**Énoncé 1**
Répondez aux questions suivantes d'après le texte sur l'enseignement aux sourds-muets.
(a) Qu'avons-nous su faire avant d'apprendre à lire ?
(b) Quel principe a-t-on soin d'inculquer aux sourds-muets ?
(c) Comment se prononcent les syllabes « tes », « tais », « tois » et « toient » ?
**Énoncé 2**
Reproduisez à l'identique le passage du texte sur l'enseignement aux sourds-muets allant de « Comment on apprend » jusqu'à « pour les oreilles. ».

[Texte]

Art d’enseigner aux sourds-muets/Chapitre II


CHAPITRE II.


Observations nécessaires pour la lecture et la prononciation des sourds-muets.

Nous avons su prononcer les différens mots de notre langue avant que d’apprendre à lire. La première de ces deux études s’est faite, de notre part, sans nous en apercevoir, et toutes les personnes avec qui nous vivions étaient nos maîtres sans s’en douter. De prétendus experts dans l’art nous ont introduits dans la seconde de ces sciences ; mais si nous y avons réussi, ce n’a point été leur faute, car ils prenaient tous les moyens pour nous en empêcher. En nous faisant épeler un t, un o, un i, un é, une n et un t, ils nous mettaient à cent lieues de tê : c’était cependant pour nous le faire dire. Peut-on imaginer rien de plus déraisonnable ? Enfin nous avons su lire, parce que nous avions plus de facilité que nos maîtres n’avaient de bon sens. Au moins, après nous avoir fait épeler toutes ces lettres, auraient-ils dû nous dire de les oublier pour prononcer tê ?

ARTICLE PREMIER.
Comment on apprend aux sourds-muets à prononcer de même des syllabes qui s’écrivent différemment.

Il n’en est pas des sourds-muets comme des autres enfans. De la prononciation à la lecture il n’y a pour eux qu’un seul pas ; disons mieux : ils apprennent l’une et l’autre en même temps. Nous avons soin de leur bien inculquer ce principe, que nous ne parlons pas comme nous écrivons. C’est un défaut de notre langue ; mais nous ne sommes pas maîtres de le corriger : nous écrivons pour les yeux, et nous parlons pour les oreilles.

Nous mettons donc l’une sur l’autre différentes syllabes dans le même ordre qu’on les voit ici :

tes les mes
tais lais mais
tois lois mois
toient loient moient,
et nous disons à nos sourds-muets qu’elles se prononcent toutes de même en cette manière : tê, tê, tê, tê, tê,… lê, lê, lê, lê, lê,… mê, mê, mê, mê, mê. Ensuite nous leur faisons prononcer de cette manière chacune de ces syllabes ; ils l’entendent, c’est-à-dire qu’ils le comprennent, et nous voyons qu’ils ne s’y trompent jamais.

[/Texte]
[Données fournies]

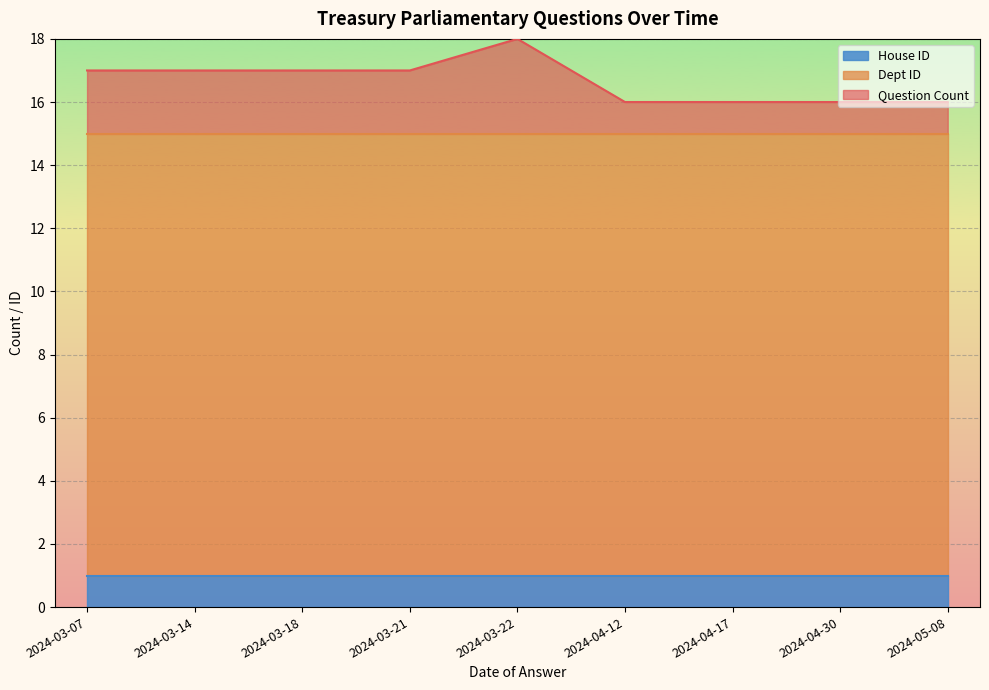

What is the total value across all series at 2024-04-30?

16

[/Données fournies]
[Données fournies]

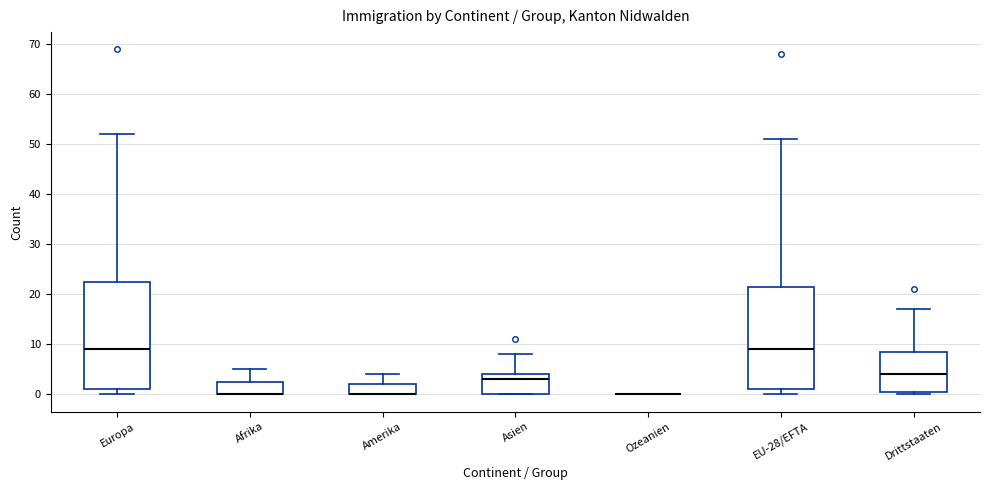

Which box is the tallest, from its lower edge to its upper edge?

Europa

[/Données fournies]

**Votre réponse 1**
(a) Nous avons su prononcer les différents mots de notre langue.
(b) Nous ne parlons pas comme nous écrivons.
(c) Elles se prononcent toutes de même : tê.

**Votre réponse 2**
Comment on apprend aux sourds-muets à prononcer de même des syllabes qui s’écrivent différemment.

Il n’en est pas des sourds-muets comme des autres enfans. De la prononciation à la lecture il n’y a pour eux qu’un seul pas ; disons mieux : ils apprennent l’une et l’autre en même temps. Nous avons soin de leur bien inculquer ce principe, que nous ne parlons pas comme nous écrivons. C’est un défaut de notre langue ; mais nous ne sommes pas maîtres de le corriger : nous écrivons pour les yeux, et nous parlons pour les oreilles.